Andrew Ringle, Spectrum Editor

On Halloween in 1986, Shafer Court became the bloodied landing pad for a team of alien rock stars. Their Friday night setlist included songs like “U Ain’t Shit” and “AEIOU.” The concert was photographed by Bob Helber of The Commonwealth Times, and images of the costumed musicians appeared in the newspaper five days later.

Gwar is a heavy metal band that started in Richmond during the 1980s, and its core membership, although frequently rotating, often included VCU students. Their performances are notoriously grotesque, often portraying intense onstage violence while spilling fake blood, semen and urine onto the audience.

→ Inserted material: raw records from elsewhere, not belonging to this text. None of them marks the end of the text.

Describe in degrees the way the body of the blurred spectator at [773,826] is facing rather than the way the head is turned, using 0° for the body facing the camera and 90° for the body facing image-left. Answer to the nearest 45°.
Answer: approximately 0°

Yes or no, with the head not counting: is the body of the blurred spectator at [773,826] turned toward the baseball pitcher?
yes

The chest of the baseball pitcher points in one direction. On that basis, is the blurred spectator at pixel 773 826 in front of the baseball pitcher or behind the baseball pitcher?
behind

“Gwar is what you might call an anti-pretension, performance art, speed metal thrash experience,” read a 1987 Folio article in The CT. The section is now known as Spectrum. “It’s a production, a parody, a bloody, violent as hell show. Gwar wants to ‘flood the world with blood.’”

Since their first concerts in Richmond, the band has grown into expanded media, like trading cards, comic books, signature beers and — as of 2015 — a restaurant in Jackson Ward. The band keeps a close relationship with its hometown, which lead singer Dave Brockie called, “a cultural oasis in a world of mediocrity.”

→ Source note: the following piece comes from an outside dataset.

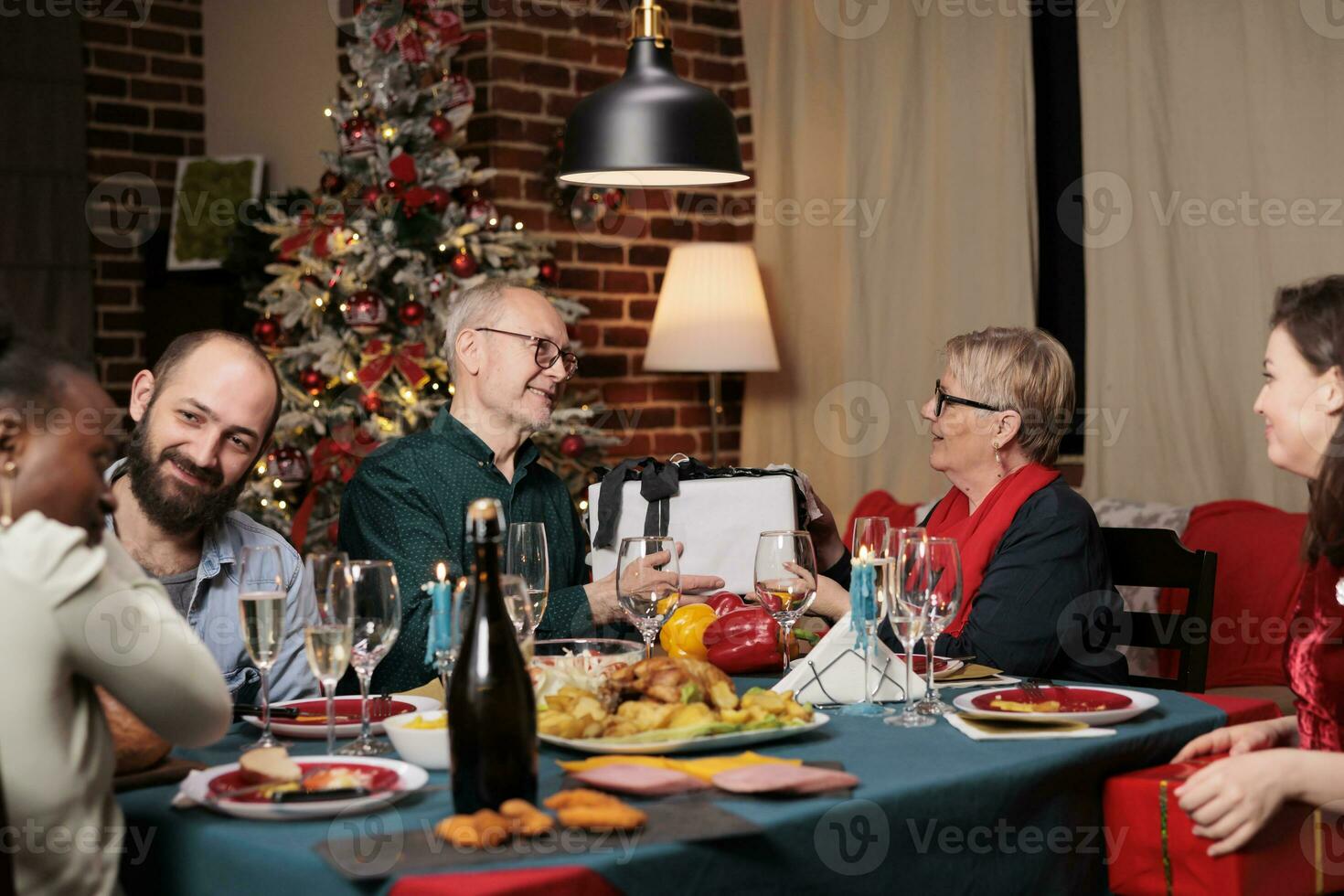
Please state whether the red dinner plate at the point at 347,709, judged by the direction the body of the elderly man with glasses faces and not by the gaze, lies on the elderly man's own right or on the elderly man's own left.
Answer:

Each band member portrays a character, and together, the cast assembles into a group of interplanetary warriors sent to Earth after causing problems in their homeworld. They have made several televised in-character appearances, including interviews with Joan Rivers and Jerry Springer.

During the 1980s, The CT called Gwar, “a cross between Kiss and Blowfly and the Circle Jerks and Spinal Tap from hell.”

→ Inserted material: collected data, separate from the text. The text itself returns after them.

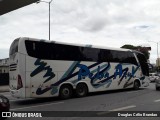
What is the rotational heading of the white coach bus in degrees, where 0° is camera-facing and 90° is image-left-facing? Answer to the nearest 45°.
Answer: approximately 225°
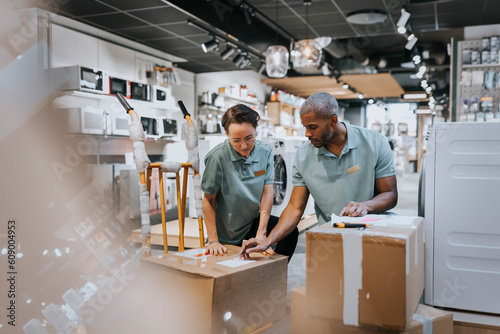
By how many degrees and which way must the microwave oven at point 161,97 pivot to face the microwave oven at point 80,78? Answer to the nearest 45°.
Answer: approximately 90° to its right

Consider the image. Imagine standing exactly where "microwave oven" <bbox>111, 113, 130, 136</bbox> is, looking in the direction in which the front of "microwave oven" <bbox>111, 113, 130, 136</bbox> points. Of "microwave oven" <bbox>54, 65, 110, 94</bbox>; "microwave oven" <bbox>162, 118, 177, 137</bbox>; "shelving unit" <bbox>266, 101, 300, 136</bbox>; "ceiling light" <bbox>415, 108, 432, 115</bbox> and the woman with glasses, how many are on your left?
3

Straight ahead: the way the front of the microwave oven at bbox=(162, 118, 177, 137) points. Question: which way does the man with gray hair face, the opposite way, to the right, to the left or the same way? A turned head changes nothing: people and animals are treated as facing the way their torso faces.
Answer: to the right

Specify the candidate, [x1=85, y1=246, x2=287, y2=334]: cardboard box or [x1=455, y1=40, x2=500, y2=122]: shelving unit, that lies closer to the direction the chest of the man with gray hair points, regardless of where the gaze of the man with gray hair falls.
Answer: the cardboard box

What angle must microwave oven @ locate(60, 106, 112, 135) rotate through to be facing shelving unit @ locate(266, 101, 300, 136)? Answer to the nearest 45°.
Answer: approximately 90° to its left

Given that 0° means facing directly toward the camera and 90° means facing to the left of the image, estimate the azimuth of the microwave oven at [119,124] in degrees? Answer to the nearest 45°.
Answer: approximately 315°

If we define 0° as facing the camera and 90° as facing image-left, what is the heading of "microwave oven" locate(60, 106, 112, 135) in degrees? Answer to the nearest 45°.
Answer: approximately 315°
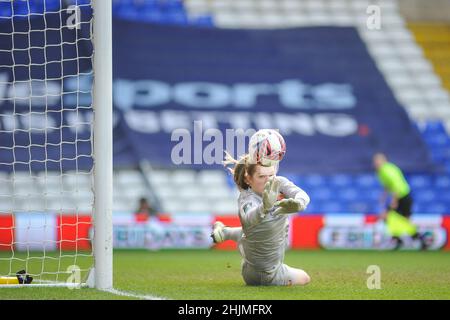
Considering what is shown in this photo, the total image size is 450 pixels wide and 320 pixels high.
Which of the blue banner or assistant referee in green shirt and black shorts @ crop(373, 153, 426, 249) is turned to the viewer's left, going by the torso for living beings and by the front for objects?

Gwar was founded in 1984 by Canadian singer Dave Brockie who sang and played bass for a punk band named Death Piggy. Brockie met VCU students Hunter Jackson and Chuck Varga at the Richmond Dairy, an abandoned milk-bottling factory in Jackson Ward that was refurbished into an apartment complex. In ruins, the space was illicitly rented out to artists and musicians.

Gwar’s Halloween performance at Shafer Court 33 years ago was covered by The Commonwealth Times.

Jackson and Varga were making an amateur science fiction movie in the Richmond Dairy while Death Piggy was using the space for rehearsals. After meeting the two, Brockie wanted to use Jackson’s movie costumes to stage a fake opening performance for his band.

Clad in homemade alien armor, Gwar — then called “Gwaaarrrgghhlllgh” to allude to the parody group’s only catchphrase — had their earliest performance. What started as a joke eventually developed into Death Piggy’s replacement.

In a 1987 issue of The CT, Gwar members Brockie, Russ Bahorsky, Sean Summer and Steve Douglas were interviewed by staff writers Frances B. Tartan and Gail O’Hara.

“Death Piggy is the whole reason Gwar came into existence except for the genius of Hunter Jackson, who is a bizarre man working in the bowels of the Richmond Dairy,” Brockie said in the interview. “Death Piggy met Hunter and we saw these costumes and we knew that they needed to be draped on our bodies, that they needed to be alive.”

When O’Hara was the editor of the Folio section in 1988, Gwar made it onto the front page. At the time, O’Hara said, the band embodied an artistic movement of the decade.

“It was some kind of like cartoonish cover and it was a little bit silly and raunchy,” O’Hara said about the coverage 31 years later. “But it felt like a fun thing to do at the time, even though it probably was the most juvenile, silly thing that I ever saw go into The CT while I was there.”

The band received mainstream attention during a brief part of the ‘90s, and today they’ve sold more than 800,000 records. Since Brockie’s death in 2014, the band exists with none of its original members.